Spectre
Le cinéaste de l'intime et de la désillusion Sam Mendes revient à ses premières amours avec un Bond en plein doute, en proie aux douleurs du passé et désormais prêt à les assumer. Avant cela, décidé à contenter les consommateurs de blockbusters à la sauce Avenger, le réalisateur d'American Beauty et des Noces rebelles transforme 007 en Tony Stark survolté le temps d'une séquence d'ouverture bigger the life certes techniquement épatante (1 000 figurants, des mois de préparation…) mais qui survend totalement un film qui n'existe pas.
À partir de là, il y aura des déçus, beaucoup, adeptes du cinéma pop‑corn, et des surpris, touchant du doigt le rêve de retrouver la magie et le charme de Casino Royale (Martin Campbell, 2006) au cours duquel Bond vivait sa grande histoire d'amour avec la vénéneuse Vesper Lynd (Eva Green) et affrontait son meilleur ennemi, alias Le Chiffre (Mads Mikkelsen). Dès le générique d'ouverture, Sam Mendes convoque leurs esprits, véritable fil conducteur et moteur de ce nouvel opus qui vaut moins pour son histoire (Bond sur les traces d'une organisation tentaculaire et hyper‑connectée dénommée Spectre), que pour cette remise en cause des fondamentaux, gadgets high‑tech compris.

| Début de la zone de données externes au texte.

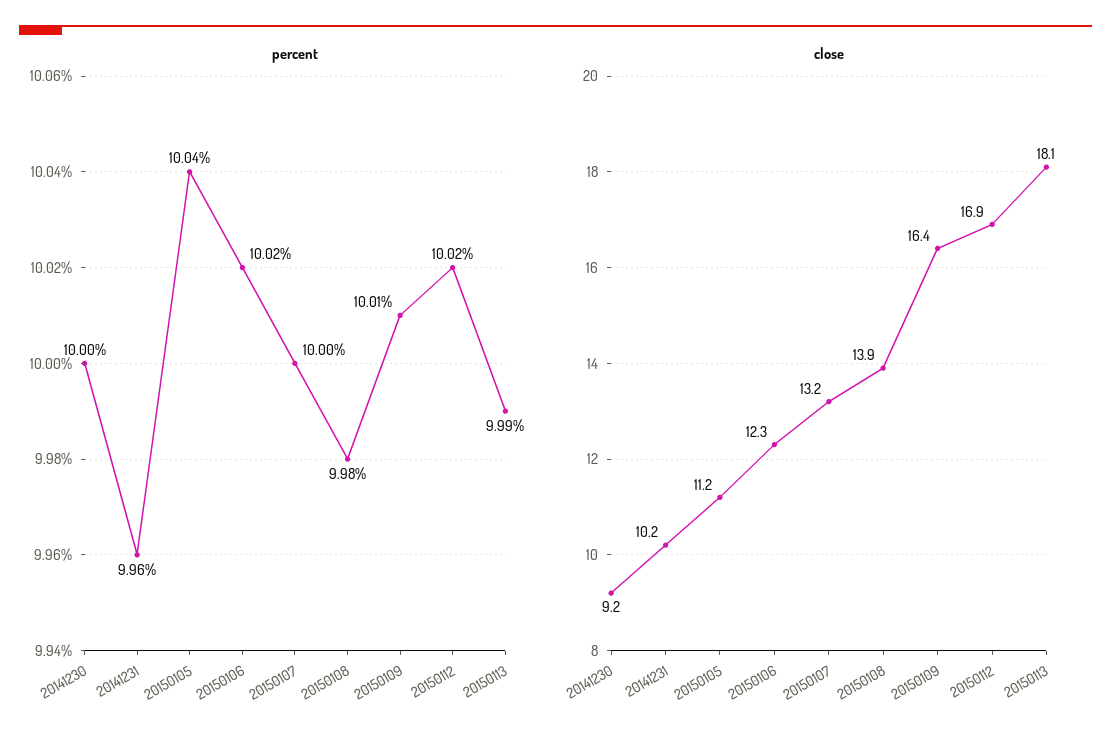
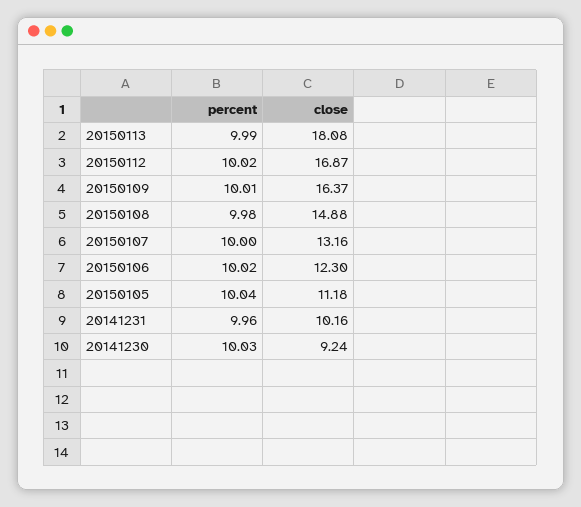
  {
    "percent": {
-     "20141230": 10,
+     "20141230": 10.03,
      "20141231": 9.96,
      "20150105": 10.04,
      "20150106": 10.02,
      "20150107": 10,
      "20150108": 9.98,
      "20150109": 10.01,
      "20150112": 10.02,
      "20150113": 9.99
    },
    "close": {
      "20141230": 9.24,
      "20141231": 10.16,
      "20150105": 11.18,
      "20150106": 12.3,
      "20150107": 13.16,
-     "20150108": 13.9,
+     "20150108": 14.88,
      "20150109": 16.37,
      "20150112": 16.87,
      "20150113": 18.08
    }
  }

Désormais seul, lâché par sa hiérarchie le jugeant démodé et privé de ses jouets habituels (seul Q. daignera lui lâcher une Oméga bidouillée, pour le reste, il devra se débrouiller), c'est un Bond old fashioned en fuseau et col roulé moulant, renouant avec le carnet de voyage de la grande époque à travers les montagnes autrichiennes, les ruelles romaines et le désert marocain, qui va affronter les fantômes du passé et vivre avec Madeleine White (Léa Seydoux, le couple fonctionne à merveille) un escape game chic et vintage à bord d'une Rolls Royce et d'un train hors d'âge plutôt dignes d'Agatha Christie que de James Bond. Deux mondes qui s'affrontent mais déjà la fin de la parenthèse enchantée. Désormais devenu hacker, Q. incarne la victoire de la technologie sur l'homme. Aussi jamesbondien soit‑il.